Old Wolf said:
Keith said:
A C implementation *must* allow char objects to be stored at odd byte
addresses. It can choose to align all single declared char objects,
or even char struct members, at even addresses if that makes access
easier or faster, but there can be no padding between array elements:
char arr[2];
/* either arr[0] or arr[1] is at an odd byte address */
If the hardware doesn't allow this (or makes it too expensive), then
the implementation can make bytes bigger than 8 bits.
How do you define "odd byte address" ?
I don't see why you can't have 16-bit bytes, at addresses 0, 2, 4, ...
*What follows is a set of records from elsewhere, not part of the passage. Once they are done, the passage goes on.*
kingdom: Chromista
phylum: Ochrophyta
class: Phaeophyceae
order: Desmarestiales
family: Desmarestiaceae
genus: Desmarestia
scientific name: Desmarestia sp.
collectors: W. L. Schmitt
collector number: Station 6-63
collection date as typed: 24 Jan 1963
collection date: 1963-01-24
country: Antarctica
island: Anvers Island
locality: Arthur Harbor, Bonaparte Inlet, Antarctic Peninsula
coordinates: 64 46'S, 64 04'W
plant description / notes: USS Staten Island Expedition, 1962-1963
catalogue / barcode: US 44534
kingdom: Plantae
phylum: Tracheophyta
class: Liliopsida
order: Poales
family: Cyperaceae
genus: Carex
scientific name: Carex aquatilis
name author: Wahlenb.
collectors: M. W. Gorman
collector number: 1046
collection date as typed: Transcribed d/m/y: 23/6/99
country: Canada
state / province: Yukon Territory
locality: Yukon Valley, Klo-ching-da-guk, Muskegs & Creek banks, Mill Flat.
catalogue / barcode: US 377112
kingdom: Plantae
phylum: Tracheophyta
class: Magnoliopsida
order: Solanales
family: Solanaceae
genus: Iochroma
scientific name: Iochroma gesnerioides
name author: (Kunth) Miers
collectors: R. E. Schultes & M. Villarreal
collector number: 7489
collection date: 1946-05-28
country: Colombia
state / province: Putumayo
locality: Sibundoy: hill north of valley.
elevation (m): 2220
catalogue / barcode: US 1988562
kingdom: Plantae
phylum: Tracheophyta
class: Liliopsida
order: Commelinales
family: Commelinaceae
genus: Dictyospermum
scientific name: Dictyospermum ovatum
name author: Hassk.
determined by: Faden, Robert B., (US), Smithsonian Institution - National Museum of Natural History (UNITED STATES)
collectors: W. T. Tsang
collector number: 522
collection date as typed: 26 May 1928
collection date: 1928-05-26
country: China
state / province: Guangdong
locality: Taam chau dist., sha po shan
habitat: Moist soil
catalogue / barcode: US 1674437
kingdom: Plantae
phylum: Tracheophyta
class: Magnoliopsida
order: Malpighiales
Actually, I don't define "odd byte address" -- but the standard does
implicitly use the concept without defining it. C99 3.2 defines the
term "alignment":
alignment
requirement that objects of a particular type be located on
storage boundaries with addresses that are particular multiples of
a byte address
Strictly speaking, 0, 2, 4, ... are not addresses; they're integers.
(void*)0, (void*)2, (void*)4, ... are addresses, but the standard
tells us nothing about their representation. On some systems I've
used (Cray vector systems), machine addresses point to 64-bit words,
but CHAR_BIT==8, and void* and char* have extra offset information.
An pointer object whose representation looks like an odd integer might
point to what I'd call an even byte address, and an pointer object
whose representation looks like an even integer might point to what
I'd call an odd byte address.
My assumption is that if p is an even address, then p+1 is an odd
address (assuming p is a character pointer), regardless of the
representation; I think that's the only model that's consistent with
the standard's concept of "alignment".